How much has been written on this, and yet, how much more can be written? That mellifluous word, when heard, taps our soul, and salty water wells up our eyes. Imagine the connection we have with this person when its title alone makes such a strong impact on our body. Yes, you got it! It’s no one else but a mother. A person, who gives it all relentlessly, and often, makes her offspring’s way, her way.
I have been raised in a happy family, with compatible parents and a doting sister. The commander-in-chief in my childhood home makes sure things are done in a systematic fashion. She is a complete house maker, and God gifted her with will power and persistence that is impervious to the battering of doubts. Even though my mother’s cooking skills and home management is exquisite, she is naive to the world of English. She often feels left out when surrounded by people who speak the second language of our country with lightning speed.
This is where she displays her best aspect –a learner who will not quit. I vividly remember the time I was in the sixth standard. Being a demotivated, below-average student, I had no hope in my syllabus books and vice-versa. On one such day, when I shut my science book with no avail, she called me to her kitchen and asked if I had studied anything. When I nodded, she asked me to open the chapter and place the book in her hand. The 11-year-old wondered what her mother was up to.
She placed the book neatly in front of the stainless steel boxes, which were lined from left to right in descending order. Next, she asked me to take a few steps back so that the black ants on the white page became blurry to me. While still frying ladies’ fingers in mustard oil my mother said – “Sunao kya padha hai?” (Tell me what you studied) I guess she judged my perplexed eyes and said – “samajh nahi sakti, sun toh sakti hoon” (Even though I can’t understand what’s written, at least I can listen).

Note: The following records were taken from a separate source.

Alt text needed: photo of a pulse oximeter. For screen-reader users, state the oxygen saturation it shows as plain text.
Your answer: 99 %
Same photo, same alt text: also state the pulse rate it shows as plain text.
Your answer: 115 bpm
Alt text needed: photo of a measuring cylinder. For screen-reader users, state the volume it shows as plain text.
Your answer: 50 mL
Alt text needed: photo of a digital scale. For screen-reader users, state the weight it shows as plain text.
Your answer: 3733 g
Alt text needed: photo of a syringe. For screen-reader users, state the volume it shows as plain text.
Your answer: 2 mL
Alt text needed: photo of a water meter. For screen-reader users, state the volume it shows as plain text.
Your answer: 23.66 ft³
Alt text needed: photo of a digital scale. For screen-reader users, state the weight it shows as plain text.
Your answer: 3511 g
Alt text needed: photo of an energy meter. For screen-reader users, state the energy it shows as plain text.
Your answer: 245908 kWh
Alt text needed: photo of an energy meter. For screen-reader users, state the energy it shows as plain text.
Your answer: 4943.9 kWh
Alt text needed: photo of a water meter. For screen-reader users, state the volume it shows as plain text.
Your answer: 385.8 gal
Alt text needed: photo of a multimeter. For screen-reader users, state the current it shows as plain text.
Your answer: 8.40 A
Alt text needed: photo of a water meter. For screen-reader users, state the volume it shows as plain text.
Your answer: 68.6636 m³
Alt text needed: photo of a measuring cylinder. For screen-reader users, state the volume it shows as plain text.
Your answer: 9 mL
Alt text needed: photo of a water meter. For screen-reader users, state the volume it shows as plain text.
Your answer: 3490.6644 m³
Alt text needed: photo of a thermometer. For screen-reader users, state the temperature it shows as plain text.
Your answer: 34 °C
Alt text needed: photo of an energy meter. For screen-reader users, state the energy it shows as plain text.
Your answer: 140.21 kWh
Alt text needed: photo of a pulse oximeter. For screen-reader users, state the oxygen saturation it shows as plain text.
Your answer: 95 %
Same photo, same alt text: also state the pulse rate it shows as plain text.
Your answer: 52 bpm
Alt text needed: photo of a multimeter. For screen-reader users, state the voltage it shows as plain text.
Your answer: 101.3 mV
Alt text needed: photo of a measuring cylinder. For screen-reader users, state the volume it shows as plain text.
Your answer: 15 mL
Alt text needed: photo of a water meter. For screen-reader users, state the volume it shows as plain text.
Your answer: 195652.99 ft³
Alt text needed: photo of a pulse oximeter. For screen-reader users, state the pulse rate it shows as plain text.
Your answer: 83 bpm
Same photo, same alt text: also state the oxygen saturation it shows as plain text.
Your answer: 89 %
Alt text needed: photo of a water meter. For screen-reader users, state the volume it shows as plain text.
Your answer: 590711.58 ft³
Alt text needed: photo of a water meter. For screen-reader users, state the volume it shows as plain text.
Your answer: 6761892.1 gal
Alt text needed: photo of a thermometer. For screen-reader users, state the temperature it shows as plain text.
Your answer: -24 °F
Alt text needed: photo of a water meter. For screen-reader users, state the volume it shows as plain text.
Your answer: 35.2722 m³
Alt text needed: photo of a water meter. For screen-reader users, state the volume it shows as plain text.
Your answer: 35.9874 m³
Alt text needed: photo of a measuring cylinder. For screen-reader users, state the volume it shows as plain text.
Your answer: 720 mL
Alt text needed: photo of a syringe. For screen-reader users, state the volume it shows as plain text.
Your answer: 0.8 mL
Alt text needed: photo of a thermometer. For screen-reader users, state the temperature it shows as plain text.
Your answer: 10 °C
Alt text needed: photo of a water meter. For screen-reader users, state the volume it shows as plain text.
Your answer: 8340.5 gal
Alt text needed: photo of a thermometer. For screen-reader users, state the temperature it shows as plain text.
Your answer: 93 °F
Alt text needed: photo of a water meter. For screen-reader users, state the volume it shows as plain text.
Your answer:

I did not fare well in reciting what I learned, but I did fairly well learn how far my mother could go to help me in every sphere of life. She was already being my caretaker, my laundrywoman, my cook, my Hindi, and Sanskrit tutor, but now she was also venturing into space where she had her own insecurities. In this country, more than a language, English is an obsession. Every parent wants their children to go to an English medium school and I went to a missionary.
Parents of this generation relearn academics with their children, my mother learned with me, rather, for me.
Another such instance, which makes me warm, occurred in early 2010. Social media had taken the world by storm and my mother wanted to practice technology too. As said before, she is one person who likes to learn and keep herself updated. I was living in the US at that time and gave shape to my mother’s pending request – her own Facebook account.
We had two long hours of a video call, where I gave her a demo of Facebook operations. It was one of the most productive hours of my life as I went through a hurricane of emotions during that period.
I laughed when she jumped with joy after completing step 1 – opening the web browser; admired her while she struggled to find letters in the keypad; shed a tear to see her scribble username and password on a paper for future references; empathized with her when she tried hard to unravel the mysteries of an undiscovered territory (WWW, more so Facebook), but above all, I took pride in her when she said – “Thank you beta, tum dekhna main jaldi hi seekh jaungi ye sab” (Thank you daughter, you wait and see how fast I’ll learn all of this). She then gave me that smile which said – You’re never too late!
At that moment, I so wanted to get into my computer, hug her tight and tell her – You’re a true warrior mummy, you’ll always be!
Your own mother is your inspiration in every way. Only you know what she experienced and sacrificed for you.
Motherhood is about what you do, rather than, who you are. It’s about nurturing – irrespective of gender. To think about it, we all are innate mothers, which is not dependent on birthing, but sprouting of the right emotions.